A concrete example of a delegated credential is available, along with instructions on how to use the ProtoGENI tools to create one.

Validating credentials

The following procedure should be followed before accepting any credential as proof of corresponding privileges. Naturally, all credentials must be syntactically correct (and validate against the credential schema); the following requirements describe restrictions which are necessary for semantic correctness as well.

For any credential to be honoured, the current time must be no later than that specified in the expires element of the credential. When issuing subsequent credentials under the authority conferred by an existing credential (e.g. when a slice credential has been presented to authenticate the issuing of a corresponding sliver credential), the expires element time of the consequent credential must be no later than the expires element time of the existing credential.

Validating the root

Any simple credential (one with no ancestors), including the ultimate root credential which is contained in delegated credentials, must be signed by a ProtoGENI authority whose certificate subject matches the authority in the target URN. (This certificate will be included in a signature element, according to standard XML Signature processing. Other certificates might also be enclosed, since it is necessary to verify CA certificates up to one of the ultimately trusted roots.)

The certificate subject is considered to match the credential target if and only if:

  1. The subject URN in the authority's certificate has resource-type "authority".
  2. The toplevelauthority field in the authority's certificate subject URN is identical to the toplevelauthority in the credential target URN. RFC 3151 defines transcription and equivalence of public identifier URNs.

Validating any delegation

If the credential has been delegated, then each delegation must satisfy the following:

  1. The type field of the child must be identical to the type field of the parent.
  2. The expiry time on a child credential must be no later than the expiry time of the parent.
  3. The expiry time of the child must be no later than the current time.
  4. A valid signature over the child credential, signed by the principal identified in the owner element of the parent credential, must be present in the signatures element of the outermost credential.
  5. For credentials of type privilege:
    1. No privilege may be included in a child credential unless either a privilege with identical name or the privilege named "*" is present in the parent. In addition, the parent privilege must include the element <can_delegate>1</can_delegate>.

Validating subauthorities

Please note that Utah's ProtoGENI software does not yet support subauthorities. If a validator does not support subauthorities, it should reject any credential if either the authority certificate subject URN or the credential target URN contain one or more subauthority fields.

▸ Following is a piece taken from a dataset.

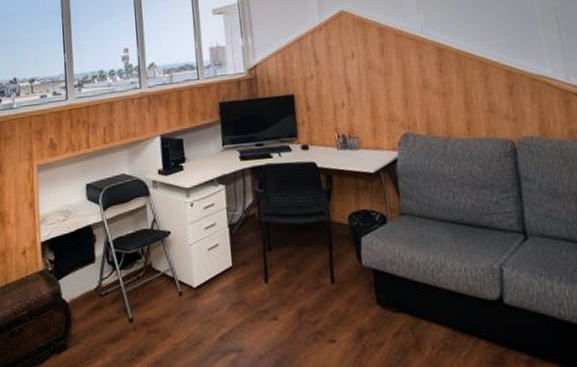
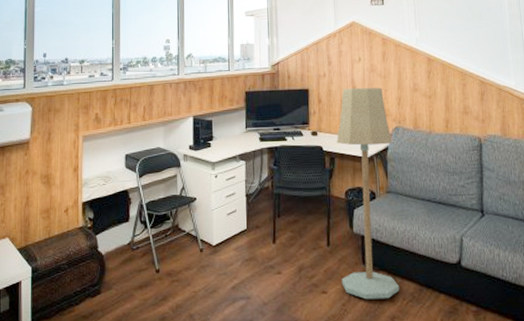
floor lamp: none [332,87,427,349] -> present [336,87,400,300]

If the validator does process subauthorities, the following restrictions will apply:

  1. The number of subauthorities specified in the authority subject and the credential target must agree, and each subauthority field must match (just as the toplevelauthority must).
  2. Any authority certificate where the subject URN contains one or more subauthorities must have been signed by a CA such that the certificate issuer URN contains exactly the same toplevelauthority and subauthority fields as the certificate subject URN in exactly the same order, except that the very last subauthority in the certificate subject must not be present in the certificate issuer.